Business owners have additional concerns in divorce. Among those concerns are keeping your business healthy financially and personally, keeping business information confidential and keeping business decisions within the control of the owners. No business owner wants a divorce to negatively impact his or her business, but without thinking through the process of divorce and how to best handle that business throughout the process, bad things can and do happen. Both spouses, not just the business owner spouse, have a vested interest in making sure the business thrives during and after a divorce.

Keeping your business healthy throughout the divorce process can be extremely difficult. Most business owners want to stay focused on running their business and going through a divorce is a huge distraction. It can be distracting for the business owner, requiring phone calls and meetings with attorneys and other professionals, reviewing letters, documents, court filings, all of which take your time and energy away from running your business. It is distracting for employees, who see and hear the business owner (their boss) spending time on other matters and frequently leads to questions about the future of the business and therefore, the future of their jobs. If both spouses can explicitly acknowledge their mutual interest in keeping the business healthy and use a divorce process that allows for orderly, planned use of time and resources, it minimizes the distraction and unnecessary diversion of energy. It also presents a solid, controlled picture to the employees so they can confidently go about doing their work without the divorce drama.

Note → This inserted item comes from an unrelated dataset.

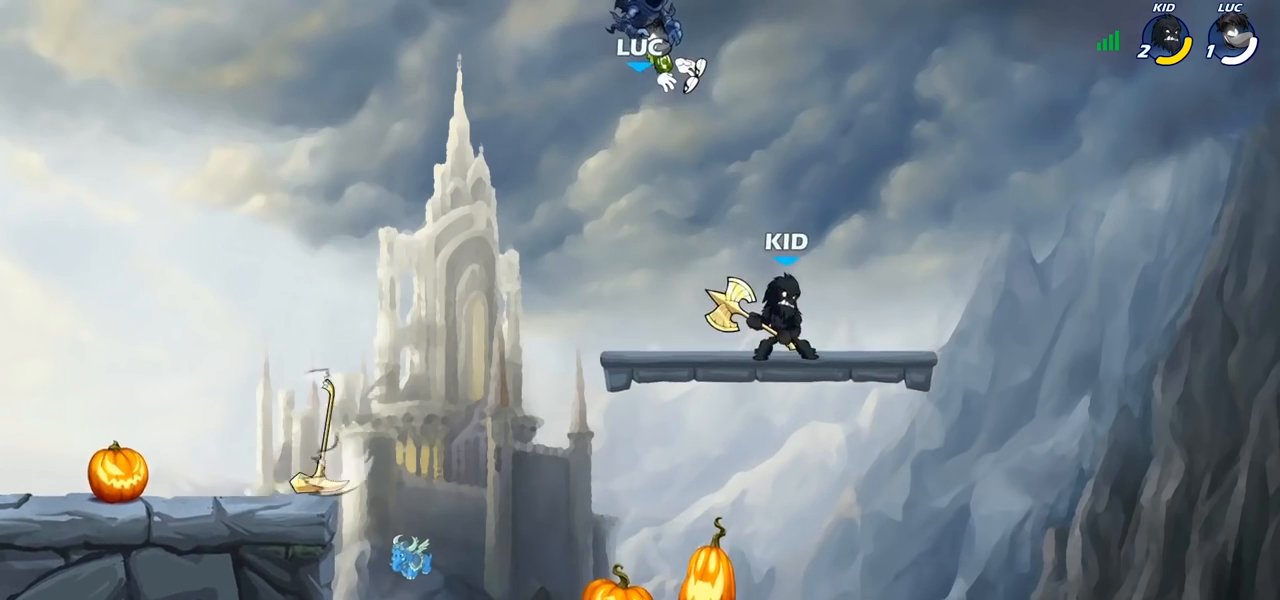
{"dt_ms": 500, "buttons": [], "left_stick": "down", "right_stick": "center", "events": [[483, "left_stick", "down"]]}
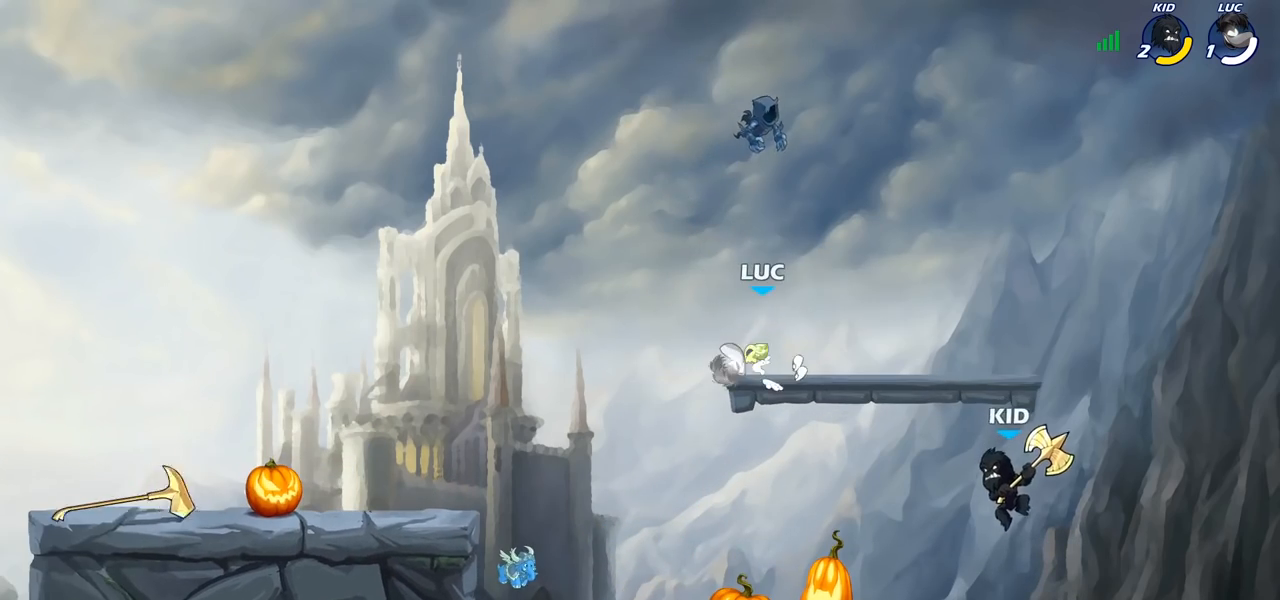
{"dt_ms": 500, "buttons": [], "left_stick": "down-left", "right_stick": "center", "events": [[283, "SQUARE", "down"], [333, "left_stick", "down-left"], [383, "SQUARE", "up"]]}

Most owners want their businesses to be well-known but want the confidential information regarding the operations of their businesses to remain confidential. The divorce process has the potential to expose all of the confidential inner workings of your business to public scrutiny. Court records, including testimony and exhibits regarding business operations, management and valuation, are public records. That means if you discuss this information in court filings or hearings, anybody can go to the courthouse (or go online in most jurisdictions) and get copies of all your business-related information.

If you own a business and you give decision-making authority to someone else (divorce master, judge), you are also giving them decision-making authority over the future of your business. If you and your spouse can’t agree on business management during the divorce process, the court could end up making those decisions or appointing a third party to make them. Being a business owner myself, that’s a scary thought. That possibility should be a powerful incentive for business owners to carefully consider the process they’ll use for their divorce before actually starting it.

So how can you make sure your business not only survives, but thrives, despite the fact that you’re getting divorced? The first step is to get educated. Meet with an attorney to discuss all of the available options for how to go through the divorce process. Include your spouse in this education process (although he or she cannot meet with you and your attorney), since you’ll both be deciding what route to take in the divorce. Then put what you’ve learned into play. Engage in the best possible process to protect and preserve your business. Keep that in your mind as a goal when you’re making decisions. And make sure your attorney understands the importance of that goal to you.